Passage =

»»

= RUCAPS =

Computer aided design system

RUCAPS (Really Universal Computer-Aided Production System) is a computer-aided design (CAD) system for architects, first developed during the 1970s and 1980s, and today credited as a forerunner of building information modeling (BIM). It runs on minicomputers from Prime Computer and Digital Equipment Corporation (DEC).

==Development==
The system was initially developed by two graduates of Liverpool University, Dr John Davison and John Watts in the early 1970s. They took their work to architects Gollins Melvin Ward (GMW Architects) in London in the late 1970s, and developed it whilst working on a project for Riyadh University. It became the Really Universal Computer Aided Production System (RUCAPS), and from 1977 was sold through GMW Computers Ltd in several countries worldwide. The term 'building model' (in the sense of BIM as used today) was first used in papers in the mid-1980s: in a 1985 paper by Simon Ruffle, and later in a 1986 paper by Robert Aish - then at GMW Computers - referring to the software's use at London's Heathrow Airport.

RUCAPS was a significant milestone in the development of building modellers, selling many hundreds of copies during the early 1980s when CAD was rare and expensive, and introducing thousands of architects to computer aided design. It is regarded as a forerunner to today's BIM software, and is seen by some writers, e.g.: Jerry Laiserin, as the inspiration behind Autodesk's Revit:

While Autodesk Revit may not contain genomic snippets of Reflex code, Revit clearly is spiritual heir to a lineage of BIM "begats" – RUCAPS begat Sonata, Sonata begat Reflex, and Reflex begat Revit.

««

Dataset entries =
»»

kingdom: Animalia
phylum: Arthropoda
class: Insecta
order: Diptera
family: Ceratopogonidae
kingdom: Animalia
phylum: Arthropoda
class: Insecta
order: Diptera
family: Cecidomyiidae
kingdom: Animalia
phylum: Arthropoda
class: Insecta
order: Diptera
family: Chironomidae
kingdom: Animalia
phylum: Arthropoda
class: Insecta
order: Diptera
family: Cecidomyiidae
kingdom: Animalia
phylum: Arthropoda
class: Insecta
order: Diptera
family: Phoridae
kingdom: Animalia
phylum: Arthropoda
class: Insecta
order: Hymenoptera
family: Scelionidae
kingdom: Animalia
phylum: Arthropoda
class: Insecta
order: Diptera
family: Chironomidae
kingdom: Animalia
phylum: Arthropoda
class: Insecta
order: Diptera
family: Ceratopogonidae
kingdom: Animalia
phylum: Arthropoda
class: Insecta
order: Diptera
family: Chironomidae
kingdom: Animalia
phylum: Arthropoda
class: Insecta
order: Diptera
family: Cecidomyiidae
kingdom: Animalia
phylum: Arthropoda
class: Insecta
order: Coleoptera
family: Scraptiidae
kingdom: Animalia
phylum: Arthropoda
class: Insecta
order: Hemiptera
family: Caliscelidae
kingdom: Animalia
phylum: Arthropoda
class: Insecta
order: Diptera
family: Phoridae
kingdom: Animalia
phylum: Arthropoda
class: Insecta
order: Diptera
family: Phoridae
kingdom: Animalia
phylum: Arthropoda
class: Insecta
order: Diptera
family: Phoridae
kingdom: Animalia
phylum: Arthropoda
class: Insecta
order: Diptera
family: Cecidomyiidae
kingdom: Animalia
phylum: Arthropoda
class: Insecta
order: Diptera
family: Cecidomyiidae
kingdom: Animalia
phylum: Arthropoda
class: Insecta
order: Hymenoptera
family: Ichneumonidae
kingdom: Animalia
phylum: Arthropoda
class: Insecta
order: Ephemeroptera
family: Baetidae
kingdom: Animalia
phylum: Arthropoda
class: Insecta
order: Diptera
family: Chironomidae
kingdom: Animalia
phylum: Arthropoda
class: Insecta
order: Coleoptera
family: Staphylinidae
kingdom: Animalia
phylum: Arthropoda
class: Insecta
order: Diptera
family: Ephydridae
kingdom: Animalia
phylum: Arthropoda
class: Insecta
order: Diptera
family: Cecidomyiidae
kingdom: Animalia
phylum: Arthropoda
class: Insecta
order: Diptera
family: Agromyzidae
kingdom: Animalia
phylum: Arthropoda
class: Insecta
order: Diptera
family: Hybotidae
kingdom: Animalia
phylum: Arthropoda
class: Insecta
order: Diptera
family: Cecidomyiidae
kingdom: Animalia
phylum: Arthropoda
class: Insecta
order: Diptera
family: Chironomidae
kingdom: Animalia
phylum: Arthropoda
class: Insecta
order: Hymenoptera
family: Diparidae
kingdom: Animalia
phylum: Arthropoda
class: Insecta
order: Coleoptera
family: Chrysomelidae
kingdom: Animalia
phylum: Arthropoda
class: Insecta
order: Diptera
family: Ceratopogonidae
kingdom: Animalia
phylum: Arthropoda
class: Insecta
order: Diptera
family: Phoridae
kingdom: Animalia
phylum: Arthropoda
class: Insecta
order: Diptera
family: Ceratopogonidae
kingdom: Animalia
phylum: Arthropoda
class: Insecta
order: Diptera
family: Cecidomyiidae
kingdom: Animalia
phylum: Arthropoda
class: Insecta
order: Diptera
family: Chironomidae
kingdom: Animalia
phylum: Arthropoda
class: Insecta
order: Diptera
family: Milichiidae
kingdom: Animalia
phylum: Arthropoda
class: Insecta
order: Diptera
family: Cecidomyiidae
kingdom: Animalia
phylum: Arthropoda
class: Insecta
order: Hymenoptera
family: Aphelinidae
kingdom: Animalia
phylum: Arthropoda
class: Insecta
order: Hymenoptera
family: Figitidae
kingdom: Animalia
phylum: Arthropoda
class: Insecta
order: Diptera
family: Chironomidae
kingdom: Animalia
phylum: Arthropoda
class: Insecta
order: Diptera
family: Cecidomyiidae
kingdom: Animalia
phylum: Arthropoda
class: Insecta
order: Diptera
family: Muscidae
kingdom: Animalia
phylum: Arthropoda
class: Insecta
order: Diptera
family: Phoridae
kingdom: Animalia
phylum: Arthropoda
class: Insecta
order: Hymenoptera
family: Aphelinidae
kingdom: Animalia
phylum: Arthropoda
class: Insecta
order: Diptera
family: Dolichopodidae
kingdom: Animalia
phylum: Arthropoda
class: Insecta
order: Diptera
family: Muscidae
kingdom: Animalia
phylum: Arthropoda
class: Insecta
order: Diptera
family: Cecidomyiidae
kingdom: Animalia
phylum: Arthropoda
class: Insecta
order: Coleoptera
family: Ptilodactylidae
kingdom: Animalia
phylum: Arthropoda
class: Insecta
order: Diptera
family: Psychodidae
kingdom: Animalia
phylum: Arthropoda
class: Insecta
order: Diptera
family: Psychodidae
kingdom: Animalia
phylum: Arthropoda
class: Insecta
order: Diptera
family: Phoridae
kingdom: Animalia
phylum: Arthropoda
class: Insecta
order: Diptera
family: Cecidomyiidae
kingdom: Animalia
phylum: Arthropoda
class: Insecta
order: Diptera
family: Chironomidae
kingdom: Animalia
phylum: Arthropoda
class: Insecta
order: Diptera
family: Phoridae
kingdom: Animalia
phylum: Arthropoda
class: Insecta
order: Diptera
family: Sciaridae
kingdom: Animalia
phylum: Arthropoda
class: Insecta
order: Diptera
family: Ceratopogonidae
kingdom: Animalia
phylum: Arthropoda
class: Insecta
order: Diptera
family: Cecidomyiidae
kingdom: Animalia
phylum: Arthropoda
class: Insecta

««

Description of the task =
Pick up the RUCAPS article right after its last sentence and keep writing it.

Result of the task =
RUCAPS was superseded in the mid-late 1980s by Sonata, developed by former GMW employee Jonathan Ingram. This was sold to T2 Solutions (renamed from GMW Computers in 1987), which was eventually bought by Alias|Wavefront but then "disappeared in a mysterious, corporate black hole, somewhere in eastern Canada in 1992." Ingram then went on to develop Reflex, bought out by Parametric Technology Corporation (PTC) in 1996.

===Comparison with BIM===
In 1984, RUCAPS was described as a 2½ dimensional interactive system, closer to the philosophy of 2D interactive systems such as ARK/2 or DAISY, and concentrating on the rapid production of 2D drawings (plans, elevations and sections). During the early 1980s, Ingram worked on a supplementary 3D file structure for RUCAPS, where, by running a separate program and with manual intervention, a flat 3D file could be generated, allowing the production of perspectives and images. RUCAPS did carry the 'weather vane' concept from UK-based Applied Research's Building Design System, BDS. (Note: developed at Cambridge by Paul Richens; not to be confused with Charles Eastman's Building Description System, also BDS)

==The system==
RUCAPS was a building modelling system. It used the concept, introduced by BDS.